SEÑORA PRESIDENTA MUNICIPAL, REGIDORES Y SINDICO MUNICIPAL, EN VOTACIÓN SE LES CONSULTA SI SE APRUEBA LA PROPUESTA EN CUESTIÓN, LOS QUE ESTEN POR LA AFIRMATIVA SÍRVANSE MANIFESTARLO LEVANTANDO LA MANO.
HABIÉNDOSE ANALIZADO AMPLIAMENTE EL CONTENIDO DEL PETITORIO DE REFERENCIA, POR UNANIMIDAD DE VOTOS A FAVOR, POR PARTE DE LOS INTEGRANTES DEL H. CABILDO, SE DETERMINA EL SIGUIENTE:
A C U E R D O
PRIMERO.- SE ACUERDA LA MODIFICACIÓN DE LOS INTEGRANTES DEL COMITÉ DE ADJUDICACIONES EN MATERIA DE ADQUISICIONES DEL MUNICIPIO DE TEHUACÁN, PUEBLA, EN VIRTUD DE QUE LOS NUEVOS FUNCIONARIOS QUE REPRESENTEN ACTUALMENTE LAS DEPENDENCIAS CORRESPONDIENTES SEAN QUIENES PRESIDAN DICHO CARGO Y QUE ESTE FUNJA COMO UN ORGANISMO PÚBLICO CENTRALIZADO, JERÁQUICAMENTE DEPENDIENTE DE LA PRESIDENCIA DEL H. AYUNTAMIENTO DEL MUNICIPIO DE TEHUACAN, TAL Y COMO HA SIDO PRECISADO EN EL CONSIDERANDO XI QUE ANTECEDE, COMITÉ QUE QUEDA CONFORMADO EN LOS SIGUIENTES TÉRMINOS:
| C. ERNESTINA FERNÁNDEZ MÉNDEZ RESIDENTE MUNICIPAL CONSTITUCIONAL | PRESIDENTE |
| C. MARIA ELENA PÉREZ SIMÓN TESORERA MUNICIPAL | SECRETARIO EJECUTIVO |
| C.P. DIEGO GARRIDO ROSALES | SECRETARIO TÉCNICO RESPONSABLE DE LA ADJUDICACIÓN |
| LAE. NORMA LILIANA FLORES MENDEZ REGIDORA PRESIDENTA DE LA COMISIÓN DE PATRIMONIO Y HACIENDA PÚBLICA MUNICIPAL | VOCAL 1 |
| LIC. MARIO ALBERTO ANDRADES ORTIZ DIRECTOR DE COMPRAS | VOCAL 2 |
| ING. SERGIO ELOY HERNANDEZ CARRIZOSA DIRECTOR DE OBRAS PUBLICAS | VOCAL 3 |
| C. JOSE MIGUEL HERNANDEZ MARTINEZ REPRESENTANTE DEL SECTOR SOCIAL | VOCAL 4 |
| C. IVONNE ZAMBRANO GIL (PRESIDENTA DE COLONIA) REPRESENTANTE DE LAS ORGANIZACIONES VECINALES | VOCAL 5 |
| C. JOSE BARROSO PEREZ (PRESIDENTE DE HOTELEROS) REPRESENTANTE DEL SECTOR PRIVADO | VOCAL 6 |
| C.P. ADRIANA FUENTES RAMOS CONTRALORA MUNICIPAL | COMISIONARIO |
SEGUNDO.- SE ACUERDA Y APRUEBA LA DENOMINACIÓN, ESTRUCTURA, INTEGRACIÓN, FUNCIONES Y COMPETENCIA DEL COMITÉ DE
- - -
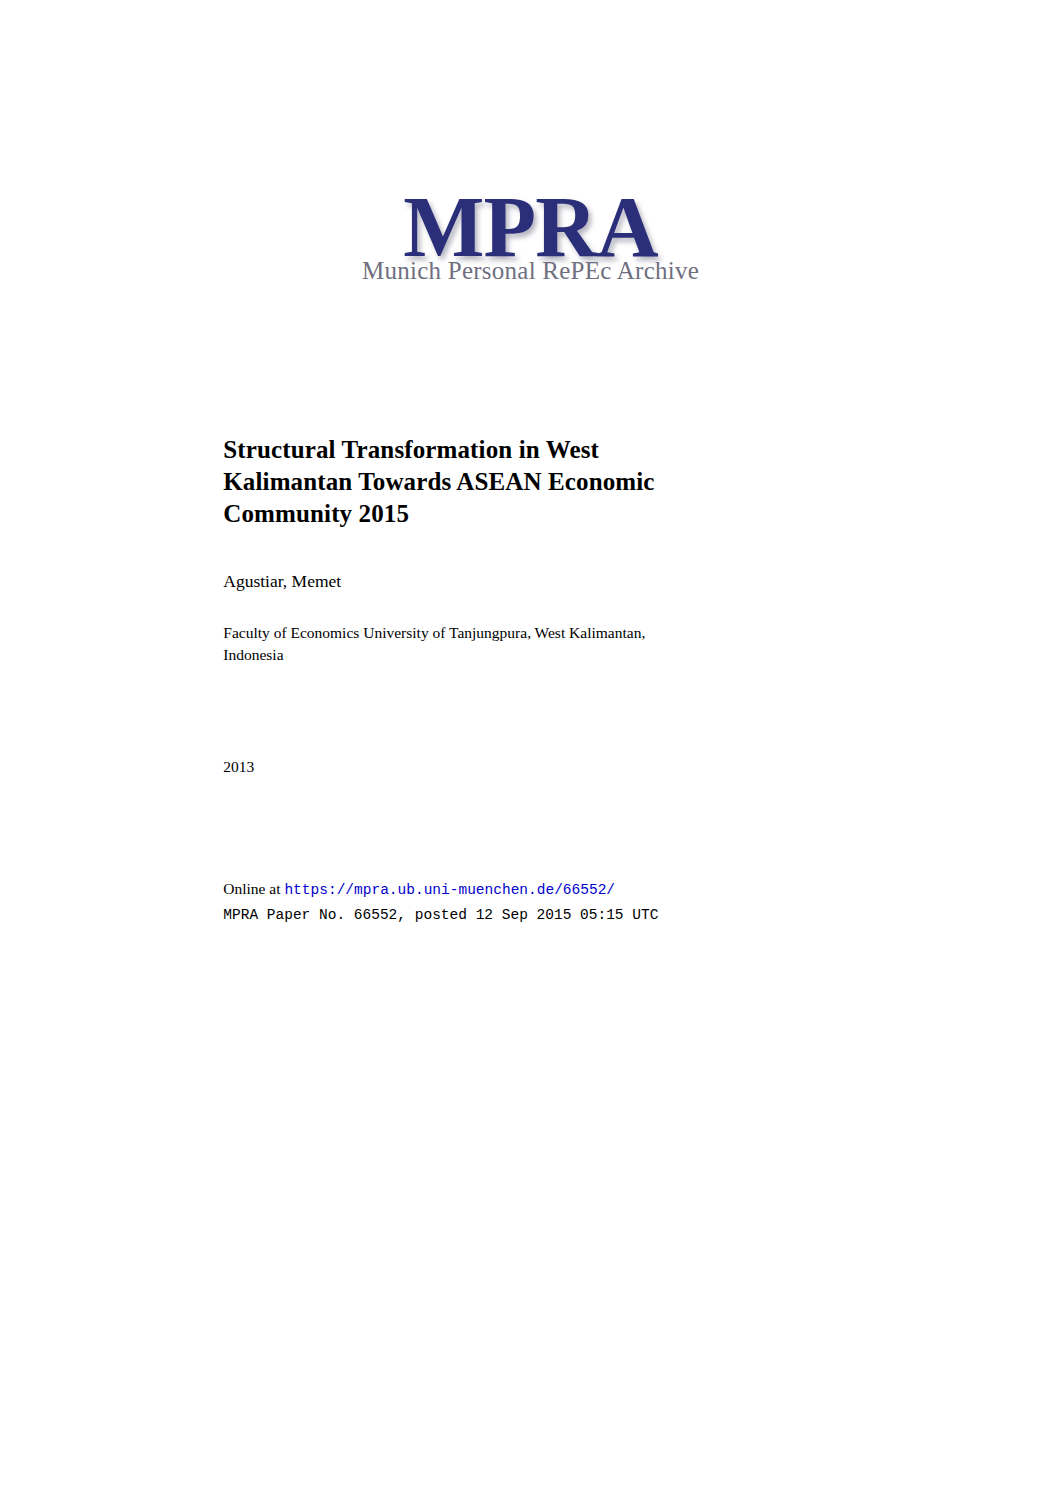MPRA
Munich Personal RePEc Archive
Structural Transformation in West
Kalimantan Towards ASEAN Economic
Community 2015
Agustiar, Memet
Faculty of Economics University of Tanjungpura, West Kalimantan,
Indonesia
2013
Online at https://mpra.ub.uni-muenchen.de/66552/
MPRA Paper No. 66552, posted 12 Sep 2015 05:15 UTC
- - -
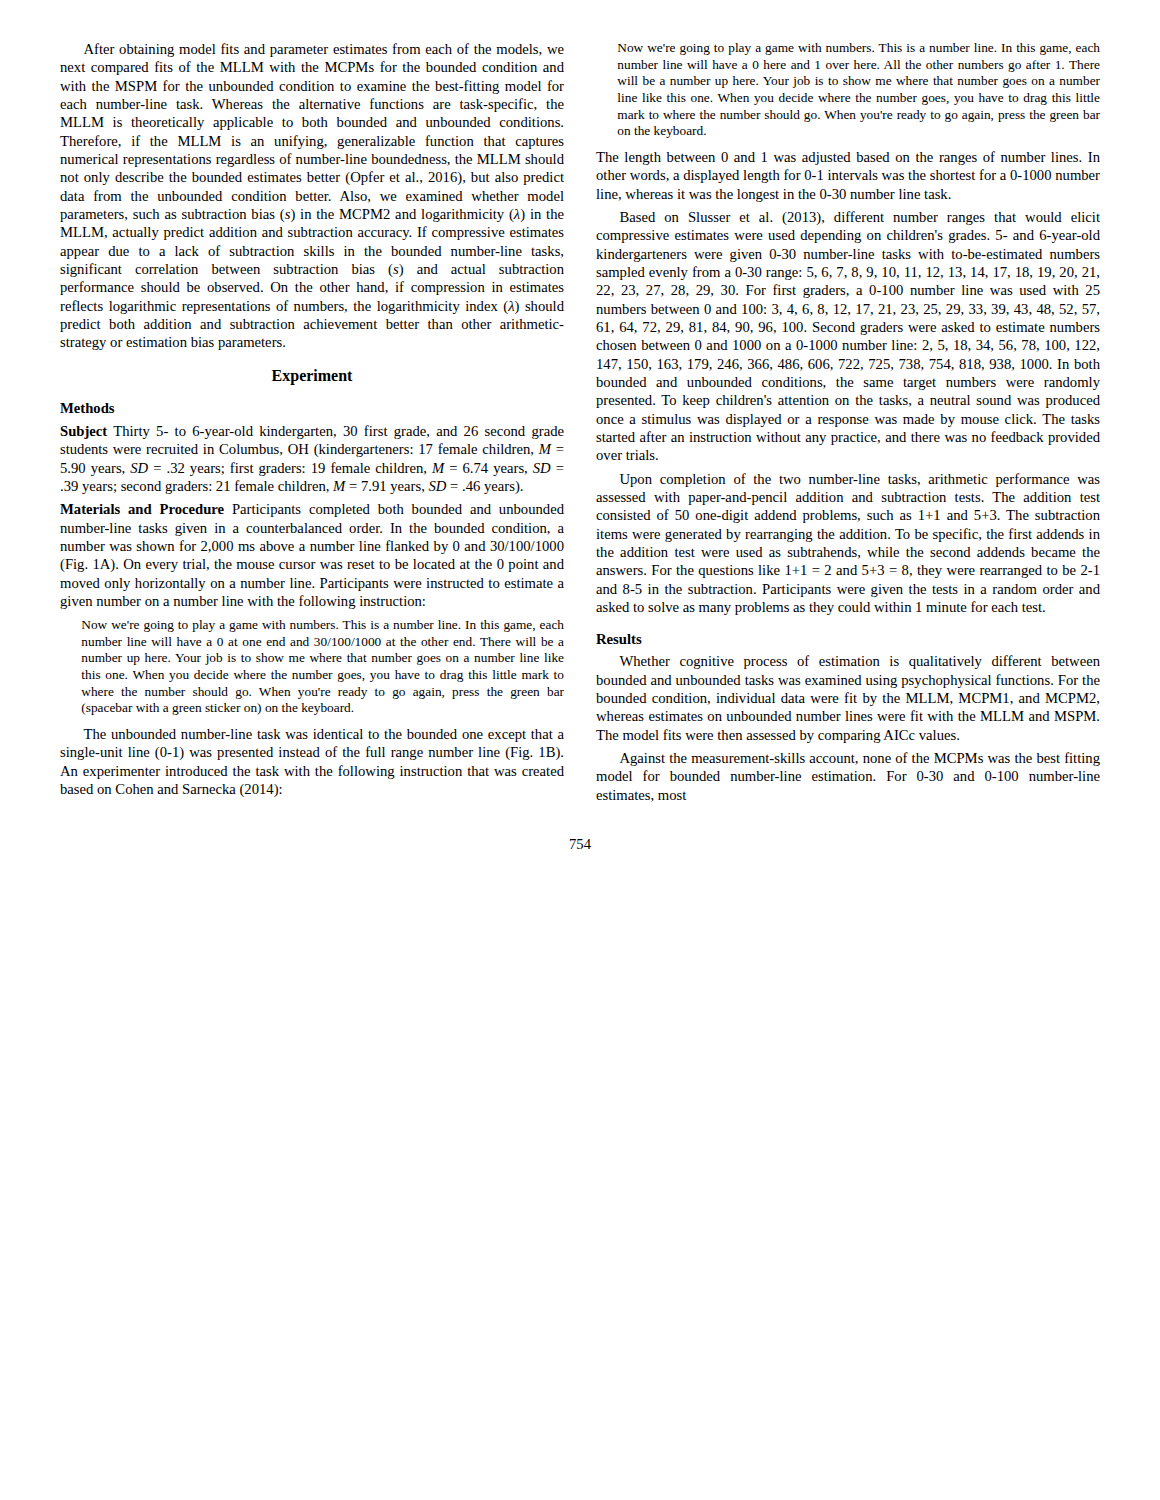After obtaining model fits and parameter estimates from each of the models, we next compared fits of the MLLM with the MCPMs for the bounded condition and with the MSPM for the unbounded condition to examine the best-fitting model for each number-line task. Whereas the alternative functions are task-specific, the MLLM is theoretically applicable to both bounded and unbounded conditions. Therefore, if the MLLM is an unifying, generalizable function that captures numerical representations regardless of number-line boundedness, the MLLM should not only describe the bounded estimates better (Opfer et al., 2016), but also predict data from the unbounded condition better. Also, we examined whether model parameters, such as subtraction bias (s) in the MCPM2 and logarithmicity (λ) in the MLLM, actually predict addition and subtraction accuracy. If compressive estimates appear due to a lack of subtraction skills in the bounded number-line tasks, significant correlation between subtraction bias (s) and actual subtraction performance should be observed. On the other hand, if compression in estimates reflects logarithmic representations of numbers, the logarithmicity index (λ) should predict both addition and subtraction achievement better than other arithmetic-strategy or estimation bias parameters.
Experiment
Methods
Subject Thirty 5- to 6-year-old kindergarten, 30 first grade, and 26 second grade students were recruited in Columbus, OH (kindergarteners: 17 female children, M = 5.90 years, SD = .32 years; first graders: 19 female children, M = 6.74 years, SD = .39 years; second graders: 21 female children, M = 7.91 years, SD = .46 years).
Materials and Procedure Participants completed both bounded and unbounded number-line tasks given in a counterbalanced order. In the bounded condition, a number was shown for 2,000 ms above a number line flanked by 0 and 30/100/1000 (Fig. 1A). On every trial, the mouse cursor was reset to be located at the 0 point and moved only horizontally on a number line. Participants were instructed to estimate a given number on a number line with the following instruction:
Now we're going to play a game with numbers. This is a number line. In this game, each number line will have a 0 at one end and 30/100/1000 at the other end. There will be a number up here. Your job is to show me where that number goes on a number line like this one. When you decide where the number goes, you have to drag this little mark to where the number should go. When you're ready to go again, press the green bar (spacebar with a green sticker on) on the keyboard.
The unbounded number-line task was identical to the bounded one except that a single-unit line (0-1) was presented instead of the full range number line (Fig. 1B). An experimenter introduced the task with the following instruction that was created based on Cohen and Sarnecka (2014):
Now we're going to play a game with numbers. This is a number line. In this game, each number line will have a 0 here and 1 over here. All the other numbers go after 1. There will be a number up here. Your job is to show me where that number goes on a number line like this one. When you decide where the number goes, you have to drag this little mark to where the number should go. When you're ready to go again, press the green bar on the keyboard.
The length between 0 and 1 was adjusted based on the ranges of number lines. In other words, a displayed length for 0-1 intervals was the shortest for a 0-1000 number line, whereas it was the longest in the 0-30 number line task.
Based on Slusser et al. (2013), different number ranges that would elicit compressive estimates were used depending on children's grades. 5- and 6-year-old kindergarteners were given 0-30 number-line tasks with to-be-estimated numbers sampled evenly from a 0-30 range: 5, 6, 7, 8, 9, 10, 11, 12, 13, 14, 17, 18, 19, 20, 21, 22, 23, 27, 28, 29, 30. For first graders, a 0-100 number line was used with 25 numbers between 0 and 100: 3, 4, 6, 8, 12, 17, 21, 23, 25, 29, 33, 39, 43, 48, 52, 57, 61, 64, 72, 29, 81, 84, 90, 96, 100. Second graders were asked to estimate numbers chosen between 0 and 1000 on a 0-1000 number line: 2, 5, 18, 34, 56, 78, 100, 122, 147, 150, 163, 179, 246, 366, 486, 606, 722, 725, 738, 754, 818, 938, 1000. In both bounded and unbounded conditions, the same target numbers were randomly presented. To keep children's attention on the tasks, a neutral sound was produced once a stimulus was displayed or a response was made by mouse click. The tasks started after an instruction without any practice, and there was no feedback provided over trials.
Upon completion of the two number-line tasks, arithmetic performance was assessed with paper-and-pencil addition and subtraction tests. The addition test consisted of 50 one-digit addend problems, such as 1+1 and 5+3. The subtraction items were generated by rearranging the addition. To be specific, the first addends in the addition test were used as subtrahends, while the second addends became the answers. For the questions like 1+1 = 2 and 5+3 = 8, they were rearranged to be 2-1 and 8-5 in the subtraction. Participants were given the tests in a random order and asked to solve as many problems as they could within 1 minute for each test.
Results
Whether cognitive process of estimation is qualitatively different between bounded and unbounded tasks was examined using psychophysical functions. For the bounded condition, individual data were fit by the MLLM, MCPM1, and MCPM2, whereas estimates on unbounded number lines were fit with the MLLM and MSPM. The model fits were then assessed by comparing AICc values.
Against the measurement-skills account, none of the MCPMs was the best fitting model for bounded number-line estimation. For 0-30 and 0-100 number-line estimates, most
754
- - -
→ **Work required**:
Keeping every character as it is, restate the lines above that run from the line with "Faculty of Economics" through the line with "MPRA Paper No.", both included, and nothing else.

→ **Completed exercise**:
Faculty of Economics University of Tanjungpura, West Kalimantan,
Indonesia
2013
Online at https://mpra.ub.uni-muenchen.de/66552/
MPRA Paper No. 66552, posted 12 Sep 2015 05:15 UTC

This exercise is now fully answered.